Snacks have been a hot seller over recent quarters, as companies increasingly pack their portfolios with chips, nutrition bars and cookie brands. Third-quarter transactions include the completion of Campbell Soup Co.’s purchase of Danish snack maker the Kelsen Group, Hillshire Brands Co.’s acquisition of Golden Island Jerky gourmet jerky brand, and Investcorp’s acquisition of Tyrrells Potato Crisps.
Many transactions during the quarter represented increased investment in essential platforms, such as yogurt giant Danone’s purchase of the YoCrunch yogurt brand in August. Similar deals include Barry Callebaut’s July purchase of Petra Foods Ltd.’s cocoa division, Snyder’s-Lance, Inc.’s August acquisition of snack food distributor Stateline Service Corp., and Dairy Farmers of America’s September deal for Dairy Maid, a milk, juice and fruit drink processor.

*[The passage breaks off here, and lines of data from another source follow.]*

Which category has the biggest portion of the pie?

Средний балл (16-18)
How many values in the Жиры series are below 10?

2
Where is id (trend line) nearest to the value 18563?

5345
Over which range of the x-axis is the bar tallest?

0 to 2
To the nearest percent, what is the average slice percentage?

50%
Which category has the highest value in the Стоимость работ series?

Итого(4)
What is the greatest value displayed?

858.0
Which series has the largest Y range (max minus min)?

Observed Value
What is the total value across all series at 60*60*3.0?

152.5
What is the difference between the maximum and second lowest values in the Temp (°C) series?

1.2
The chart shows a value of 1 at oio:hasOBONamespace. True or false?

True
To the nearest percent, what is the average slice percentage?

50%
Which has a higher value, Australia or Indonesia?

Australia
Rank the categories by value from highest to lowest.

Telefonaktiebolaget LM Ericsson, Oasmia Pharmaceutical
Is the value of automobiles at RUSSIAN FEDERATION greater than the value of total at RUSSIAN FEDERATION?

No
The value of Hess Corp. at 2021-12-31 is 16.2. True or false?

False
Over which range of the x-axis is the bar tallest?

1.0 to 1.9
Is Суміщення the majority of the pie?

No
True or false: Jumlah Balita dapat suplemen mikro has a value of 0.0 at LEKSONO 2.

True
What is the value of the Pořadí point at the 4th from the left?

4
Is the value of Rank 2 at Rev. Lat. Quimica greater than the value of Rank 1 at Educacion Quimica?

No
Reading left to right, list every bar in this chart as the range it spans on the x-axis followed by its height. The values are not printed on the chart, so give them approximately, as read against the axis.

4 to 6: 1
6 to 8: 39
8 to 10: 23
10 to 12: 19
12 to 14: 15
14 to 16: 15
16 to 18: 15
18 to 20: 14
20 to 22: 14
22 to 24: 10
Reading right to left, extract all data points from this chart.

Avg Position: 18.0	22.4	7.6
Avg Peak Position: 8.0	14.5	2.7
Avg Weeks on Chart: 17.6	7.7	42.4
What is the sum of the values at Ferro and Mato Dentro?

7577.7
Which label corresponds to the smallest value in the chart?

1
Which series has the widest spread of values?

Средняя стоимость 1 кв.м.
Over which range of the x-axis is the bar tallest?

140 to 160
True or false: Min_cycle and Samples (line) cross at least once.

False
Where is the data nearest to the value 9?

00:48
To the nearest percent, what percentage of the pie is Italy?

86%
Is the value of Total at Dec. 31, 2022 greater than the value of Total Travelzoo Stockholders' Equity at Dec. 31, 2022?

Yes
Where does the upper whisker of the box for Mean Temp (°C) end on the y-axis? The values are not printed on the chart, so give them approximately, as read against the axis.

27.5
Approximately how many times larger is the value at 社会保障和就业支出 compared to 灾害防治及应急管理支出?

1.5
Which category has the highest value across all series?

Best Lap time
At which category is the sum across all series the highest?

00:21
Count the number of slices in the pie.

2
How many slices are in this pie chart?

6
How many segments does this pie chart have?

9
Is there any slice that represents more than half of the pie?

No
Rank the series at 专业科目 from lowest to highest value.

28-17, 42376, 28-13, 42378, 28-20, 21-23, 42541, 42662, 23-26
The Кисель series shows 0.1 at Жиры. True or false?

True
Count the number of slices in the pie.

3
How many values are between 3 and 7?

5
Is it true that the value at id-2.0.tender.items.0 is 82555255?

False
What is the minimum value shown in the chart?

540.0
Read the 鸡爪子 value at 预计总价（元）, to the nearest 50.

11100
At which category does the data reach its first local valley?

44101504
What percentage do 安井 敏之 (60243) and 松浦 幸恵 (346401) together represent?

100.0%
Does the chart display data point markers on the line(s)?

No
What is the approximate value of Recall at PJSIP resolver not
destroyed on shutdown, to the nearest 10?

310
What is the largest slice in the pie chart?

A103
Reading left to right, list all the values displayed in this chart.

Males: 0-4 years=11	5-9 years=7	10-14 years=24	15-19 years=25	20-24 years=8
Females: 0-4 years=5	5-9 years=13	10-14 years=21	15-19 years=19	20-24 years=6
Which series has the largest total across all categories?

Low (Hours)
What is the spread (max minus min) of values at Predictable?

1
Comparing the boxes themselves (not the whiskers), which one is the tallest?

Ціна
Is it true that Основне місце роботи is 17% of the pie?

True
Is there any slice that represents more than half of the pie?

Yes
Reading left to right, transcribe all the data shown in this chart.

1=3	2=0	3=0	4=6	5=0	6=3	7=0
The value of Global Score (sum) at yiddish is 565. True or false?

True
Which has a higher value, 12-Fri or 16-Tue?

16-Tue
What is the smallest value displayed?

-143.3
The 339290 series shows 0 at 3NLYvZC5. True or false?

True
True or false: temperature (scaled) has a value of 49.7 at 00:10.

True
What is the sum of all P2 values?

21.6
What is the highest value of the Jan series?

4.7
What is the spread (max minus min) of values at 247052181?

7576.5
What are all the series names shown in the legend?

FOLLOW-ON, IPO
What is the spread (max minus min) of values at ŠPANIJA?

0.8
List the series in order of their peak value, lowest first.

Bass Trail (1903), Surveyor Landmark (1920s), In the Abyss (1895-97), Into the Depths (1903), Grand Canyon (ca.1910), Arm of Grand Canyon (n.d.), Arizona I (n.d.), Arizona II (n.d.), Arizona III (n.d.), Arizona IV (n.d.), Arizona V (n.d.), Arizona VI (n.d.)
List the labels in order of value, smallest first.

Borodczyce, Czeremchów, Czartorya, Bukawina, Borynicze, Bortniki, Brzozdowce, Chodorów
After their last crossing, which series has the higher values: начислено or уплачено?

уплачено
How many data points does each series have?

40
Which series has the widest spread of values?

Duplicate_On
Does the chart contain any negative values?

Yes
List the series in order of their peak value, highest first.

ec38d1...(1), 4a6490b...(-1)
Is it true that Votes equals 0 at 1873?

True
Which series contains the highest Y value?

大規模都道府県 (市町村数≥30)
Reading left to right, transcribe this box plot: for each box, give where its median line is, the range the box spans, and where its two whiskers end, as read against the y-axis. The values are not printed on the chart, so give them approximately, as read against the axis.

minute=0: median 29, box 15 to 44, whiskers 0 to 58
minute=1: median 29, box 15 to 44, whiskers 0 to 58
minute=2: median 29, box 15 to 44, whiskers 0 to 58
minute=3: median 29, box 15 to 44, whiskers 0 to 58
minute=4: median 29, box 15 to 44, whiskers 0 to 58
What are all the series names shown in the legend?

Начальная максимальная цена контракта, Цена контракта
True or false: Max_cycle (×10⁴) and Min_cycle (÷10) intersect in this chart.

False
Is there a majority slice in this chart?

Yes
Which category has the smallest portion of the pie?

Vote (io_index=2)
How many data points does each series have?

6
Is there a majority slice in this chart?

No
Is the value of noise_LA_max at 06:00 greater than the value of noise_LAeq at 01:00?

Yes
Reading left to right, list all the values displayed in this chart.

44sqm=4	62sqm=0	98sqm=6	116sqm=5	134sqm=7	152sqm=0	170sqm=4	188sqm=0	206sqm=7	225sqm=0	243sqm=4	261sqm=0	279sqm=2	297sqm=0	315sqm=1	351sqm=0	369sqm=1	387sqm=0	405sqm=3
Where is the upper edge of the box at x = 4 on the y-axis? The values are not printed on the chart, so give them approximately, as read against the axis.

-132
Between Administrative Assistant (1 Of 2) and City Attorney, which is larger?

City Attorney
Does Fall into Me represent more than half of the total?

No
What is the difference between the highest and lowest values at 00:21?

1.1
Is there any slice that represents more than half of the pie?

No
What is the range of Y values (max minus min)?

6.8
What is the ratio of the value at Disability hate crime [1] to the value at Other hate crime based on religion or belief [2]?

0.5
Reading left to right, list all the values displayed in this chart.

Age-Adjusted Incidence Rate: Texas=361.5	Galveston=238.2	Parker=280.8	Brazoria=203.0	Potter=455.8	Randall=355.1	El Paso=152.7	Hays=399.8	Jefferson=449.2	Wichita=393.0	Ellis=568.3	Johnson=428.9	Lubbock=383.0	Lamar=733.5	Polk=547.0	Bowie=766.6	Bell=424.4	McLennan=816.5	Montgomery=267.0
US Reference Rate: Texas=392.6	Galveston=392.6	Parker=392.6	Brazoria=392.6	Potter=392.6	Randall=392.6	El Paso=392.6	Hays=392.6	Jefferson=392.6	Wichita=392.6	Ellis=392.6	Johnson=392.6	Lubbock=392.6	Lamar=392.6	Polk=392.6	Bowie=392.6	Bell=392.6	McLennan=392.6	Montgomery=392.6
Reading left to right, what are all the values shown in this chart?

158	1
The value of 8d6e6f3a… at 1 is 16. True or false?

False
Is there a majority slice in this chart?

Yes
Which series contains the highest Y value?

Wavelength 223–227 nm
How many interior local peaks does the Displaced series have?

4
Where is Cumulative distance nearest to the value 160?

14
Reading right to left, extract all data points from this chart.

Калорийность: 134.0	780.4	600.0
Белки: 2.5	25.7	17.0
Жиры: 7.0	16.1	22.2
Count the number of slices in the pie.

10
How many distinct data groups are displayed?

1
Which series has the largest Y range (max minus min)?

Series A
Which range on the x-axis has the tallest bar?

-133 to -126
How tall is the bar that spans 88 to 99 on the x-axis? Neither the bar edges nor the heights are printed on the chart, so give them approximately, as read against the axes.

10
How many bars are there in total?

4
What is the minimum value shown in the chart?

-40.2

“There’s a lot of movement to focus on the core brands and maybe drop some nonperforming brands,” said Matthew O’ Loughlin, partner at Manatt, Phelps & Phillips, L.L.P., who counsels public and private companies, investors and private equity groups in the food and beverage industry. “All businesses need to balance such actions against mitigating increasing costs and achieving revenue growth over the short and long terms.” Unilever, which has been steadily shedding food brands from its portfolio over the past couple years, sold its Wish-Bone salad dressings business in August to Pinnacle Foods. Also during the quarter, ConAgra Foods sold its Lightlife Foods meatless products business to Brynwood Partners VI L.P., a private equity firm, and Campbell divested its European simple meals business to private equity firm CVC Capital Partners.
When David Murdock, chairman and chief executive officer of Dole Foods Company, Inc., offered to buy all outstanding shares of his company’s common stock in August, the deal represented an industry outlier. “I don’t think that’s a harbinger of the industry — all the public companies going private — but more reflective of the general considerations facing all public companies of whether to stay public or go private,” Mr. O’Loughlin said.